便利なワイヤレス充電器にも注意すべき点はある

iPhone XやiPhone 8、iPhone 8 Plusは、背面がガラス素材になり、置くだけで充電できる「Qi 充電器」に対応した。「Qi(チー)」は、ワイヤレス充電に関する世界標準規格。ケーブルを接続する手間がかからず便利なものの、注意すべき点が五つある。

注意点の一つは、充電するiPhoneと充電器の間に何も置かないこと。磁気テープやRFIDチップを搭載した一部のクレジットカード、セキュリティバッジ、パスポートなどは破損してしまう恐れもあるからだ。スマホケースにSuicaやPASMOなどの交通系ICカードを収納しているユーザーは、とくに注意しなければならない。

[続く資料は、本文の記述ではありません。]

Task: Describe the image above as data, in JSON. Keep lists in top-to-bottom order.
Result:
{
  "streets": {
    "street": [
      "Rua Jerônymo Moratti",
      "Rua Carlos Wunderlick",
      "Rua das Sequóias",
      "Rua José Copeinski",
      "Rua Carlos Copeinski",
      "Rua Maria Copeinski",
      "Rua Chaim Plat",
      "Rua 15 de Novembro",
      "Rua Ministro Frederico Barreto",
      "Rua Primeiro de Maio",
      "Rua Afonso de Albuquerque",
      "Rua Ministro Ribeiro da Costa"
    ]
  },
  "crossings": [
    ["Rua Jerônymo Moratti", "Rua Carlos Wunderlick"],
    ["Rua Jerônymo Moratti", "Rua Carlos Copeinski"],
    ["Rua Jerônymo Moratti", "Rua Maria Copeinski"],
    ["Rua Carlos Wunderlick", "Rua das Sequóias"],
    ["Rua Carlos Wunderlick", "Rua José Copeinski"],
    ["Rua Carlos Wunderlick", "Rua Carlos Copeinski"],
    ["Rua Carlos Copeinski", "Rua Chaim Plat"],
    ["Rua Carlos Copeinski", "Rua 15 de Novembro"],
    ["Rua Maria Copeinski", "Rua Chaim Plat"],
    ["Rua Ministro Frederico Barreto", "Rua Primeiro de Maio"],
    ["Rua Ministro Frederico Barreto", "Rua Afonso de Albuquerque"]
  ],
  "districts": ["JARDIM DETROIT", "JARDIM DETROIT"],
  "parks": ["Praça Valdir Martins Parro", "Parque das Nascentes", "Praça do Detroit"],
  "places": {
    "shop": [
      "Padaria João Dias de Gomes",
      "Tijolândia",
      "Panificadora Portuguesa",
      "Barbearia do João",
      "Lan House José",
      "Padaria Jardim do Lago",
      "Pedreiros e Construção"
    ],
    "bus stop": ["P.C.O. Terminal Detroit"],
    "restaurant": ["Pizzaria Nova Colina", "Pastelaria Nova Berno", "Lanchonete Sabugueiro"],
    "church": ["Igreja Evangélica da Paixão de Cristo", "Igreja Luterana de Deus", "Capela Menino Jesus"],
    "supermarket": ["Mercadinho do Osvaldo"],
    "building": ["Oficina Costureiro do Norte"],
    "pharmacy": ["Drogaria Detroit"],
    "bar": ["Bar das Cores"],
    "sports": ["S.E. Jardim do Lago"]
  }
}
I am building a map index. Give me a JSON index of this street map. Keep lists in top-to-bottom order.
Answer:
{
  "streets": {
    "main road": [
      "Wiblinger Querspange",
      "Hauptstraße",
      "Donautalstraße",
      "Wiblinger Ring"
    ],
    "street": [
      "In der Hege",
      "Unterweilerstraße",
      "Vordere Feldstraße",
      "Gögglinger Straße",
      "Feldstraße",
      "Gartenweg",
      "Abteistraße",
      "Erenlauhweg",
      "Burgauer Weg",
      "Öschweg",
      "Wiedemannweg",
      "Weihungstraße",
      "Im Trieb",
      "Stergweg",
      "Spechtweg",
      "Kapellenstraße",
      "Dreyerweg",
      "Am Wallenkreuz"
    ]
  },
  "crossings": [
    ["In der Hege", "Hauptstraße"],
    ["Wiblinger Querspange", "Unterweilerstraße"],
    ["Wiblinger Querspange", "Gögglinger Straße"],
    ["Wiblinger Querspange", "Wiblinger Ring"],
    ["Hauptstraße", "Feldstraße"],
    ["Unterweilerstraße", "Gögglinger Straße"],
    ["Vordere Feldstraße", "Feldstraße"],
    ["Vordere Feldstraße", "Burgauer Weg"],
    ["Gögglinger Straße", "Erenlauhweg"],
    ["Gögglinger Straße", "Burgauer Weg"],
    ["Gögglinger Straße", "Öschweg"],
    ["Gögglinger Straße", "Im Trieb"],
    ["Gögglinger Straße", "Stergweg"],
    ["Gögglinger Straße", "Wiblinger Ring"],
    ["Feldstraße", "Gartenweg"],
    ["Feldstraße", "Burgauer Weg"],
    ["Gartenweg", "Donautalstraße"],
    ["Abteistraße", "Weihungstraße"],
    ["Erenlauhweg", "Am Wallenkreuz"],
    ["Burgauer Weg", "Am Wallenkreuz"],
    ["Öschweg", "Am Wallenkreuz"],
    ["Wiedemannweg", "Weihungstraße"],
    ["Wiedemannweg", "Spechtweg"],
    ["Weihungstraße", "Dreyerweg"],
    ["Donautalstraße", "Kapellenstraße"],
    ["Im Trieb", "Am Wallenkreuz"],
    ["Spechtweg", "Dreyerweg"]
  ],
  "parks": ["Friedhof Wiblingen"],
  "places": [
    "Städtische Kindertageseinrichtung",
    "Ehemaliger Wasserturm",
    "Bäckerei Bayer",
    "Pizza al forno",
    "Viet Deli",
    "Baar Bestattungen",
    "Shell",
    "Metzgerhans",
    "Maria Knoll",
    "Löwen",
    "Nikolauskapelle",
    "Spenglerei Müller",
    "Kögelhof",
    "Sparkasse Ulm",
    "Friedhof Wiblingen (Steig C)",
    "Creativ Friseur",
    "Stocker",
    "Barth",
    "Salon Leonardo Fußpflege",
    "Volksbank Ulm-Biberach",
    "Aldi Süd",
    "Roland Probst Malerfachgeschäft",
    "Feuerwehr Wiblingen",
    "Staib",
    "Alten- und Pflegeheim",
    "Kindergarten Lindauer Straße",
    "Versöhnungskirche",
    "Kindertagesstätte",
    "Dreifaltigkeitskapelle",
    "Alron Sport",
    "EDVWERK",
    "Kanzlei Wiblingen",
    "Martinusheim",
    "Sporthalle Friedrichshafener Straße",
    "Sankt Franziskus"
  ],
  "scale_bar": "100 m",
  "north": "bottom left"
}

対処の例としては、ベルキンの「BOOST↑UP Special Edition ワイヤレス充電パッド(F7U027dqWHT)」のような、異物検知機能を搭載した製品を用意するなど。この製品なら、iPhoneを業界最高レベルの7.5Wで高速充電できるため、わずかな時間置いておくだけでもある程度の充電が可能だ。2年間の製品保証があるほか、正しく使っていても接続した機器に不具合が生じた場合には、同社が2500ドル(約27万円)まで保証するので、安心して使える。

二つめの注意点は、厚みのあるケース、金属製のケース、バッテリケースなどに収納しているデバイスをそのまま置かないこと。充電されなかったり、充電に時間がかかったりと、不具合の原因になる可能性がある。あらかじめケースの熱さや素材を確認しておけば、避けられるだろう。

三つめは、振動による位置のずれだ。通知を受信したときにバイブレーションで充電位置からずれてしまうと、充電されなくなるかもしれない。バイブレーションをオフにするか、おやすみモードをオンにしておくと防げる。

四つめは、バッテリが熱くなりすぎると自動で充電をストップすること。高温状態はバッテリ寿命を削ることにつながるので、80%以上の充電を制限する機能を備えている。温度が下がれば充電を再開するので、涼しい場所ならスムーズに充電できる。

近ごろは、カウンターやテーブルといった家具を「Qi」対応にカスタマイズするケースも出てきた。海外では、家具メーカーのIKEAがコンシューマ向けにワイヤレス給電機能を搭載した家具を提供している。消費者が自ら組み込むこともできるという。家庭に同じような製品が普及し始めたら、気がつかないうちに異物を置いてしまわぬよう、整理整頓する習慣も身につきそうだ。